Context
I write TypeScript primarily on the frontend — Next.js, React, API integration layers. These are patterns I reach for repeatedly, not because they're clever, but because they've prevented real bugs and made refactoring safer.
Discriminated Unions for Async State
The temptation is to model async state with optional fields:
// Fragile — what does { loading: false, data: undefined, error: undefined } mean?
interface AsyncState<T> {
loading: boolean;
data?: T;
error?: Error;
}
Discriminated unions make impossible combinations unrepresentable:
type AsyncState<T> =
| { status: 'idle' }
| { status: 'loading' }
| { status: 'success'; data: T }
| { status: 'error'; error: Error };
TypeScript narrows correctly inside a switch, so you get compile-time safety and full autocomplete on data only when status === 'success'. I use this pattern for every data-fetching hook in the Parrot Interview platform, where the UI has genuinely different shapes for each state.

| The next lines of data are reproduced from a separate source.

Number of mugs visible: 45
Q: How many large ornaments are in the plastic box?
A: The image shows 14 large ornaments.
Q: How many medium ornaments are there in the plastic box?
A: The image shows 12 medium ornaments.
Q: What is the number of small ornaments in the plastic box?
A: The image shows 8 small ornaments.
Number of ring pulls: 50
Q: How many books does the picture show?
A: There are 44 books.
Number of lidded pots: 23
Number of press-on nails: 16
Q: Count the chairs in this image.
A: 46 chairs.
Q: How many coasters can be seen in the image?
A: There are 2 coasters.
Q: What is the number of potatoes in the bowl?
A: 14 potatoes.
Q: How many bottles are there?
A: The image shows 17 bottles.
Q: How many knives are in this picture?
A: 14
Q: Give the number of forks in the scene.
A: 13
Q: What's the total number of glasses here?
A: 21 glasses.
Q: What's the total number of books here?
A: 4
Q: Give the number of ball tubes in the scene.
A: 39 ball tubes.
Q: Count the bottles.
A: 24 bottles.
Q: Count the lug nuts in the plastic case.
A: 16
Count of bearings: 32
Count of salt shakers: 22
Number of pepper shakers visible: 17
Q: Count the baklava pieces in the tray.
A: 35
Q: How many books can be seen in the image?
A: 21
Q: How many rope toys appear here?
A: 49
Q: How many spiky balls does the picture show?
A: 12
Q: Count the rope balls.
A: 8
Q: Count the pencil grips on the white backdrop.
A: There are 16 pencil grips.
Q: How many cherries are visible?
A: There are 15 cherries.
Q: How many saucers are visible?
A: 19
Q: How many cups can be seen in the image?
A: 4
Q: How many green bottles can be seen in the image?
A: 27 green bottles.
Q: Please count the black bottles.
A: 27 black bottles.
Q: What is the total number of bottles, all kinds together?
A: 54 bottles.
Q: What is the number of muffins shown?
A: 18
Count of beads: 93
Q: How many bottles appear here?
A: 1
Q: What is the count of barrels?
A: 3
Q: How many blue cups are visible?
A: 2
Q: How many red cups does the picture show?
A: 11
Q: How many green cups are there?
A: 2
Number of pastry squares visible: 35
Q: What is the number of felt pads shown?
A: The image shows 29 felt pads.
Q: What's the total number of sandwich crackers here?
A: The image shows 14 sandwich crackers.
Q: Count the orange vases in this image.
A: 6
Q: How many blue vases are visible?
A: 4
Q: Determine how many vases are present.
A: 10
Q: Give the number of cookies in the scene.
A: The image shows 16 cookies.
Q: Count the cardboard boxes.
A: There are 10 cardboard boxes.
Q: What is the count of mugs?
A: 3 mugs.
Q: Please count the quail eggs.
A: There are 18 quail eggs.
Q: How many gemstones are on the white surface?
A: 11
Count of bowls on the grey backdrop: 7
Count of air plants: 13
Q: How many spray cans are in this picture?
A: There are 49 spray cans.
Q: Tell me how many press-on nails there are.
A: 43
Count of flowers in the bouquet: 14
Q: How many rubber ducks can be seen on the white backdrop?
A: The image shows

satisfies for Config Objects
satisfies validates a value against a type without widening it — you get the validation of a type annotation but keep the literal type:
const routes = {
home: '/',
dashboard: '/dashboard',
settings: '/settings',
} satisfies Record<string, string>;
// routes.home is '/' (literal), not string
// Autocomplete works. Typos get caught at compile time.
I use this for route maps, icon name registries, and any config object where I want to reference specific keys by name later.
Typed API Responses with zod
When integrating with backend APIs — especially the Spring Boot services I've worked with — runtime validation matters as much as compile-time types. zod schemas serve as both:
import { z } from 'zod';
const CandidateSchema = z.object({
id: z.string(),
name: z.string(),
score: z.number().min(0).max(100),
status: z.enum(['pending', 'evaluated', 'rejected']),
});
type Candidate = z.infer<typeof CandidateSchema>;
async function fetchCandidate(id: string): Promise<Candidate> {
const res = await fetch(`/api/candidates/${id}`);
const data = await res.json();
return CandidateSchema.parse(data); // throws if the shape is wrong
}
The schema is the single source of truth. The type is derived from it, so they can never drift apart. When the backend changes a field name and forgets to tell you, this throws at the boundary instead of silently producing undefined somewhere deep in the UI.
Branded Types for IDs
At MokaHR, mixing candidate IDs, job IDs, and interview IDs in the same function signatures was a source of subtle bugs. Branded types make the compiler catch them:
type CandidateId = string & { readonly _brand: 'CandidateId' };
type InterviewId = string & { readonly _brand: 'InterviewId' };
function scheduleInterview(candidateId: CandidateId, interviewId: InterviewId) { /* ... */ }
// scheduleInterview(interviewId, candidateId) — compile error, not a runtime surprise
The branding exists only in the type system — zero runtime overhead. Use a small helper to create branded values at trust boundaries (API responses, URL params):
function asCandidateId(id: string): CandidateId {
return id as CandidateId;
}
ReturnType and Awaited for Derived Types
When a function's return type is complex, derive dependent types from it rather than re-declaring them. This keeps things in sync automatically:
async function getInterviewReport(id: string) {
// ... complex return shape
}
type InterviewReport = Awaited<ReturnType<typeof getInterviewReport>>;
If the function signature changes, every type derived from it updates automatically. No manual sync, no drift.
When to Stop
Advanced types are a tool, not a goal. If a type definition takes more than a few seconds to parse, it's a maintenance liability. The patterns above earn their complexity because they prevent real, recurring bugs. Most of the more exotic TypeScript tricks don't clear that bar.
The right amount of type sophistication is the minimum that makes the next refactor safer.